▶ [What the exercise asks]: As the answer, give a copy of each line below that includes the word "프로퍼티를".

Start of Material for the task

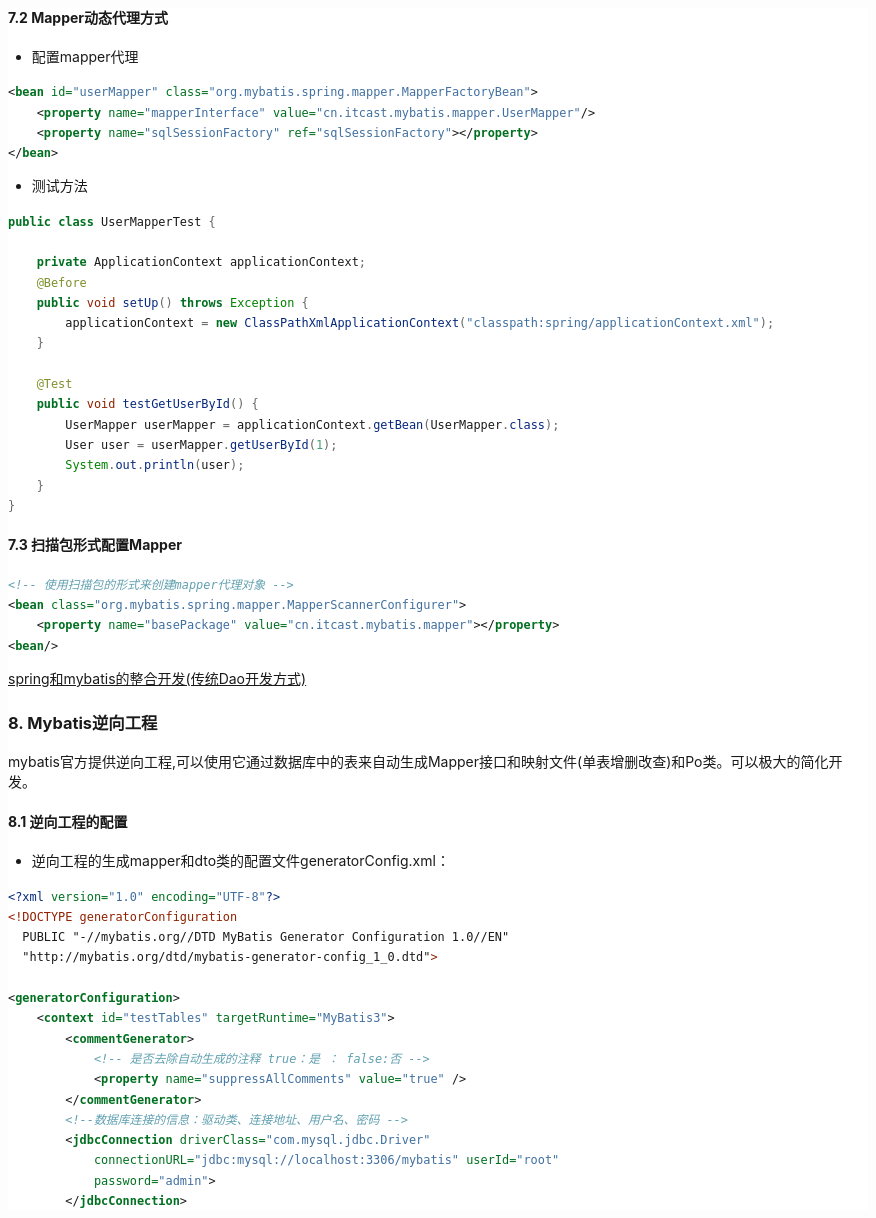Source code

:#### 7.2 Mapper动态代理方式

* 配置mapper代理

```xml
<bean id="userMapper" class="org.mybatis.spring.mapper.MapperFactoryBean">
    <property name="mapperInterface" value="cn.itcast.mybatis.mapper.UserMapper"/>
    <property name="sqlSessionFactory" ref="sqlSessionFactory"></property>
</bean>
```

* 测试方法

```java
public class UserMapperTest {

	private ApplicationContext applicationContext;
	@Before
	public void setUp() throws Exception {
		applicationContext = new ClassPathXmlApplicationContext("classpath:spring/applicationContext.xml");
	}

	@Test
	public void testGetUserById() {
		UserMapper userMapper = applicationContext.getBean(UserMapper.class);
		User user = userMapper.getUserById(1);
		System.out.println(user);
	}
}
```

#### 7.3 扫描包形式配置Mapper

```xml
<!-- 使用扫描包的形式来创建mapper代理对象 -->
<bean class="org.mybatis.spring.mapper.MapperScannerConfigurer">
	<property name="basePackage" value="cn.itcast.mybatis.mapper"></property>
<bean/>
```

[spring和mybatis的整合开发(传统Dao开发方式)](https://www.cnblogs.com/jasonboren/p/10594586.html)

### 8. Mybatis逆向工程

mybatis官方提供逆向工程,可以使用它通过数据库中的表来自动生成Mapper接口和映射文件(单表增删改查)和Po类。可以极大的简化开发。

#### 8.1 逆向工程的配置

* 逆向工程的生成mapper和dto类的配置文件generatorConfig.xml：

```xml
<?xml version="1.0" encoding="UTF-8"?>
<!DOCTYPE generatorConfiguration
  PUBLIC "-//mybatis.org//DTD MyBatis Generator Configuration 1.0//EN"
  "http://mybatis.org/dtd/mybatis-generator-config_1_0.dtd">

<generatorConfiguration>
	<context id="testTables" targetRuntime="MyBatis3">
		<commentGenerator>
			<!-- 是否去除自动生成的注释 true：是 ： false:否 -->
			<property name="suppressAllComments" value="true" />
		</commentGenerator>
		<!--数据库连接的信息：驱动类、连接地址、用户名、密码 -->
		<jdbcConnection driverClass="com.mysql.jdbc.Driver"
			connectionURL="jdbc:mysql://localhost:3306/mybatis" userId="root"
			password="admin">
		</jdbcConnection>
```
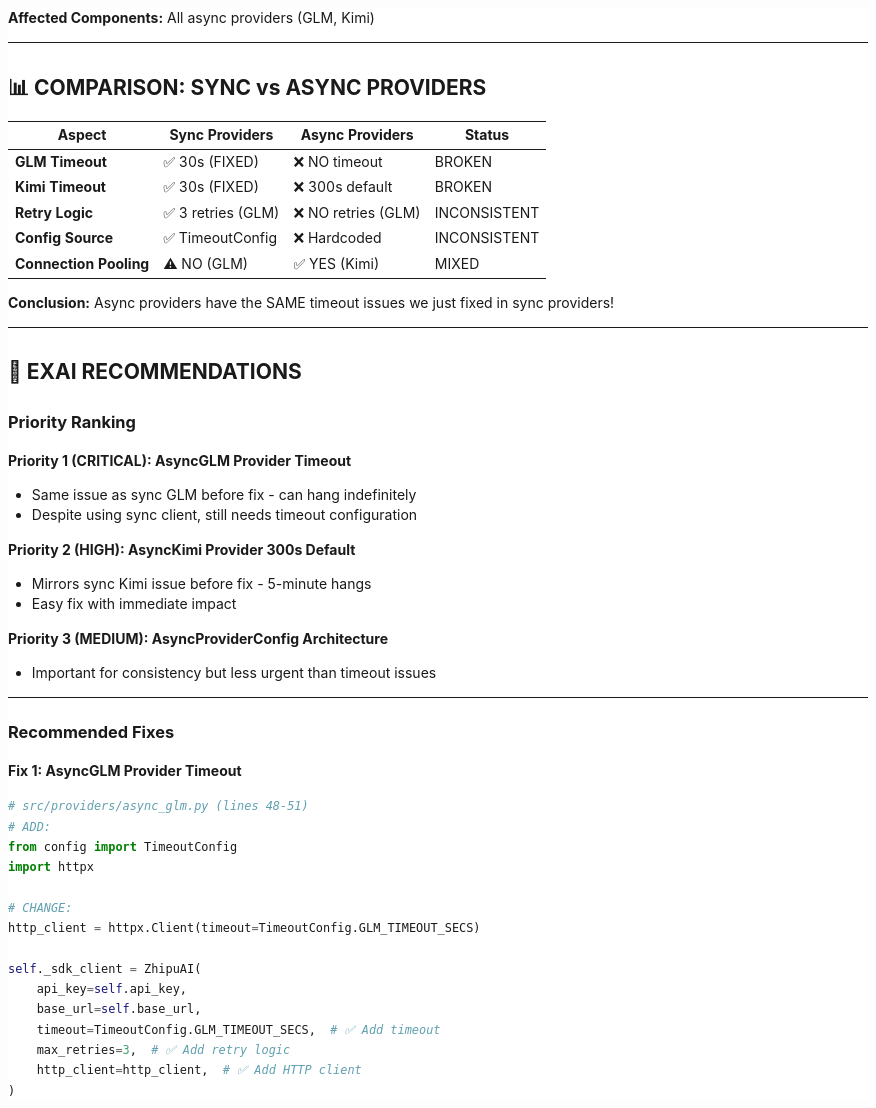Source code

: **Affected Components:** All async providers (GLM, Kimi)

---

## 📊 COMPARISON: SYNC vs ASYNC PROVIDERS

| Aspect | Sync Providers | Async Providers | Status |
|--------|----------------|-----------------|--------|
| **GLM Timeout** | ✅ 30s (FIXED) | ❌ NO timeout | BROKEN |
| **Kimi Timeout** | ✅ 30s (FIXED) | ❌ 300s default | BROKEN |
| **Retry Logic** | ✅ 3 retries (GLM) | ❌ NO retries (GLM) | INCONSISTENT |
| **Config Source** | ✅ TimeoutConfig | ❌ Hardcoded | INCONSISTENT |
| **Connection Pooling** | ⚠️ NO (GLM) | ✅ YES (Kimi) | MIXED |

**Conclusion:** Async providers have the SAME timeout issues we just fixed in sync providers!

---

## 🎯 EXAI RECOMMENDATIONS

### **Priority Ranking**

**Priority 1 (CRITICAL): AsyncGLM Provider Timeout**
- Same issue as sync GLM before fix - can hang indefinitely
- Despite using sync client, still needs timeout configuration

**Priority 2 (HIGH): AsyncKimi Provider 300s Default**
- Mirrors sync Kimi issue before fix - 5-minute hangs
- Easy fix with immediate impact

**Priority 3 (MEDIUM): AsyncProviderConfig Architecture**
- Important for consistency but less urgent than timeout issues

---

### **Recommended Fixes**

**Fix 1: AsyncGLM Provider Timeout**
```python
# src/providers/async_glm.py (lines 48-51)
# ADD:
from config import TimeoutConfig
import httpx

# CHANGE:
http_client = httpx.Client(timeout=TimeoutConfig.GLM_TIMEOUT_SECS)

self._sdk_client = ZhipuAI(
    api_key=self.api_key,
    base_url=self.base_url,
    timeout=TimeoutConfig.GLM_TIMEOUT_SECS,  # ✅ Add timeout
    max_retries=3,  # ✅ Add retry logic
    http_client=http_client,  # ✅ Add HTTP client
)
```
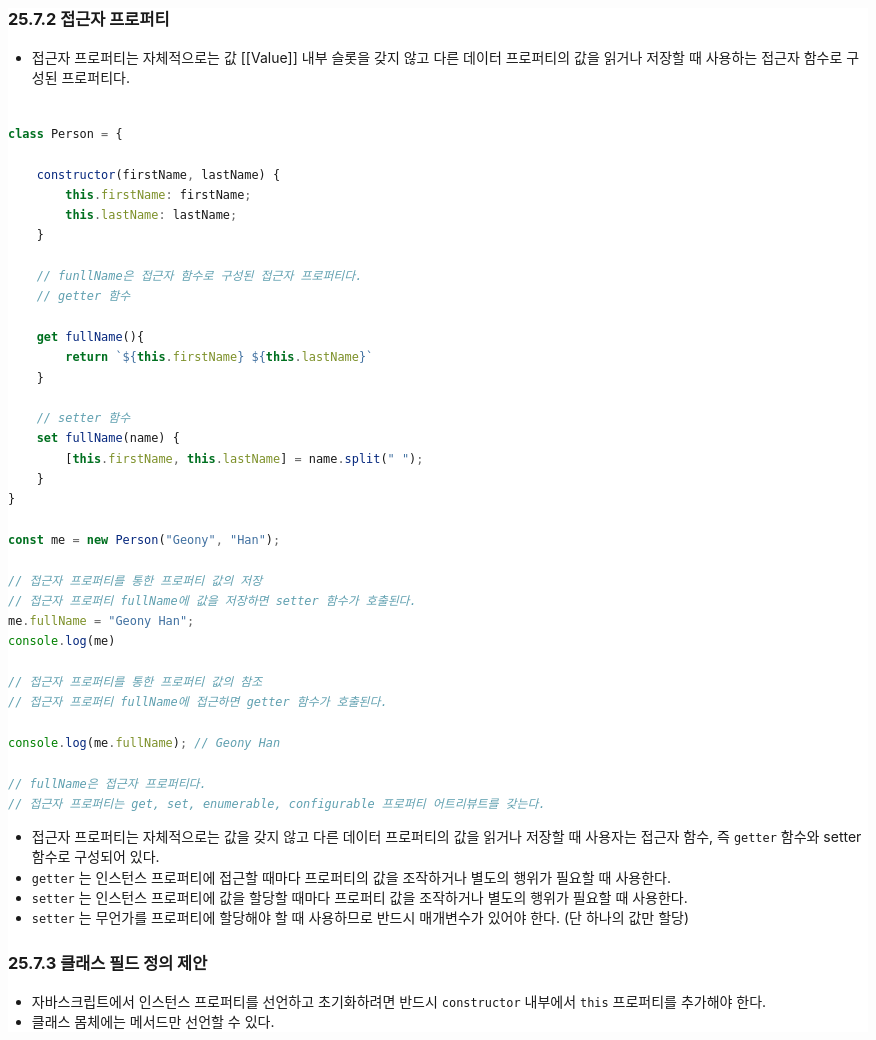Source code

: ### 25.7.2 접근자 프로퍼티

- 접근자 프로퍼티는 자체적으로는 값 [[Value]] 내부 슬롯을 갖지 않고 다른 데이터 프로퍼티의 값을 읽거나 저장할 때 사용하는 접근자 함수로 구성된 프로퍼티다.

```jsx

class Person = {

	constructor(firstName, lastName) {
		this.firstName: firstName;
		this.lastName: lastName;
	}

	// funllName은 접근자 함수로 구성된 접근자 프로퍼티다.
	// getter 함수

	get fullName(){
		return `${this.firstName} ${this.lastName}`
	}

	// setter 함수
	set fullName(name) {
		[this.firstName, this.lastName] = name.split(" ");
	}
}

const me = new Person("Geony", "Han");

// 접근자 프로퍼티를 통한 프로퍼티 값의 저장
// 접근자 프로퍼티 fullName에 값을 저장하면 setter 함수가 호출된다.
me.fullName = "Geony Han";
console.log(me)

// 접근자 프로퍼티를 통한 프로퍼티 값의 참조
// 접근자 프로퍼티 fullName에 접근하면 getter 함수가 호출된다.

console.log(me.fullName); // Geony Han

// fullName은 접근자 프로퍼티다.
// 접근자 프로퍼티는 get, set, enumerable, configurable 프로퍼티 어트리뷰트를 갖는다.
```

- 접근자 프로퍼티는 자체적으로는 값을 갖지 않고 다른 데이터 프로퍼티의 값을 읽거나 저장할 때 사용자는 접근자 함수, 즉 `getter` 함수와 setter 함수로 구성되어 있다.
- `getter` 는 인스턴스 프로퍼티에 접근할 때마다 프로퍼티의 값을 조작하거나 별도의 행위가 필요할 때 사용한다.
- `setter` 는 인스턴스 프로퍼티에 값을 할당할 때마다 프로퍼티 값을 조작하거나 별도의 행위가 필요할 때 사용한다.
- `setter` 는 무언가를 프로퍼티에 할당해야 할 때 사용하므로 반드시 매개변수가 있어야 한다. (단 하나의 값만 할당)

### 25.7.3 클래스 필드 정의 제안

- 자바스크립트에서 인스턴스 프로퍼티를 선언하고 초기화하려면 반드시 `constructor` 내부에서 `this` 프로퍼티를 추가해야 한다.
- 클래스 몸체에는 메서드만 선언할 수 있다.
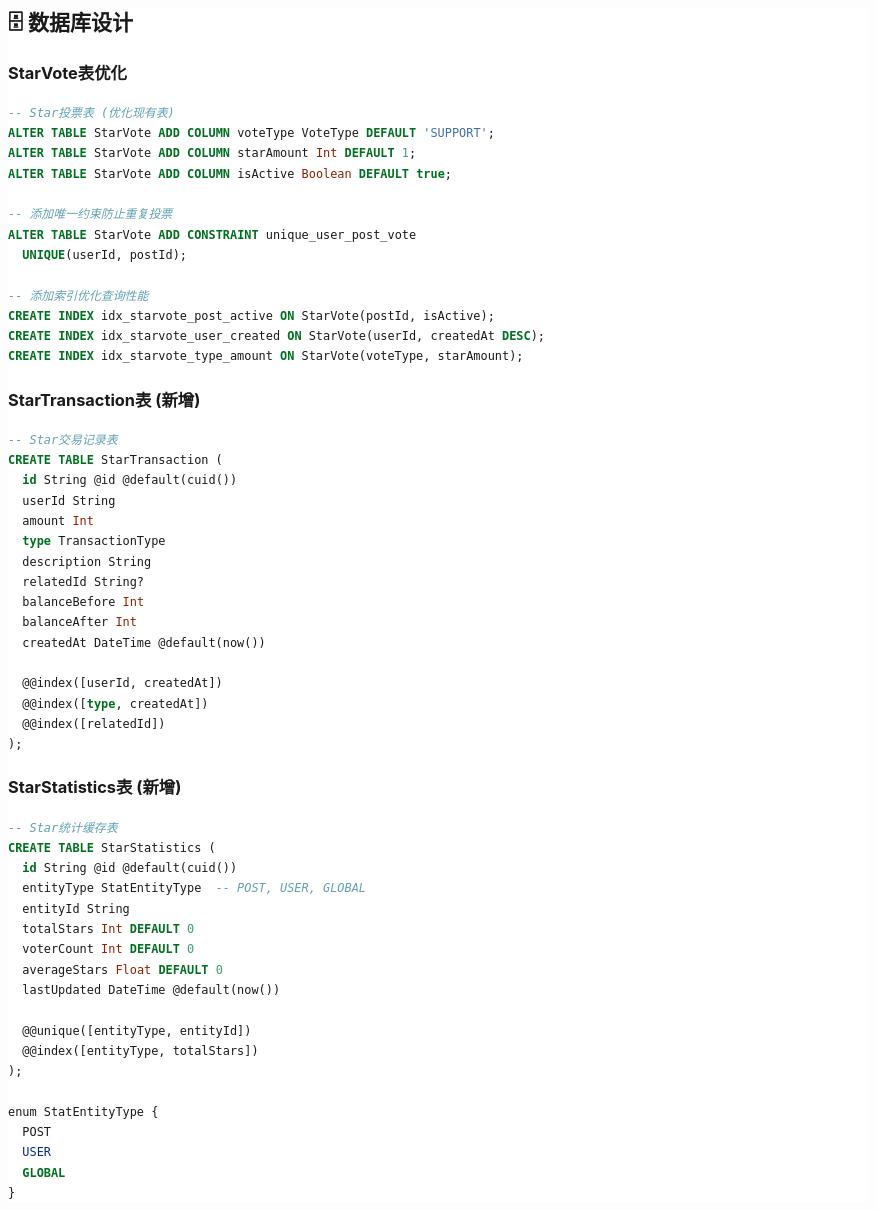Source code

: ## 🗄️ 数据库设计

### StarVote表优化
```sql
-- Star投票表 (优化现有表)
ALTER TABLE StarVote ADD COLUMN voteType VoteType DEFAULT 'SUPPORT';
ALTER TABLE StarVote ADD COLUMN starAmount Int DEFAULT 1;
ALTER TABLE StarVote ADD COLUMN isActive Boolean DEFAULT true;

-- 添加唯一约束防止重复投票
ALTER TABLE StarVote ADD CONSTRAINT unique_user_post_vote 
  UNIQUE(userId, postId);

-- 添加索引优化查询性能
CREATE INDEX idx_starvote_post_active ON StarVote(postId, isActive);
CREATE INDEX idx_starvote_user_created ON StarVote(userId, createdAt DESC);
CREATE INDEX idx_starvote_type_amount ON StarVote(voteType, starAmount);
```

### StarTransaction表 (新增)
```sql
-- Star交易记录表
CREATE TABLE StarTransaction (
  id String @id @default(cuid())
  userId String
  amount Int
  type TransactionType
  description String
  relatedId String?
  balanceBefore Int
  balanceAfter Int
  createdAt DateTime @default(now())
  
  @@index([userId, createdAt])
  @@index([type, createdAt])
  @@index([relatedId])
);
```

### StarStatistics表 (新增)
```sql
-- Star统计缓存表
CREATE TABLE StarStatistics (
  id String @id @default(cuid())
  entityType StatEntityType  -- POST, USER, GLOBAL
  entityId String
  totalStars Int DEFAULT 0
  voterCount Int DEFAULT 0
  averageStars Float DEFAULT 0
  lastUpdated DateTime @default(now())
  
  @@unique([entityType, entityId])
  @@index([entityType, totalStars])
);

enum StatEntityType {
  POST
  USER
  GLOBAL
}
```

End of Material for the task

▶ [Solution]:
// 접근자 프로퍼티를 통한 프로퍼티 값의 저장
// 접근자 프로퍼티를 통한 프로퍼티 값의 참조
- 자바스크립트에서 인스턴스 프로퍼티를 선언하고 초기화하려면 반드시 `constructor` 내부에서 `this` 프로퍼티를 추가해야 한다.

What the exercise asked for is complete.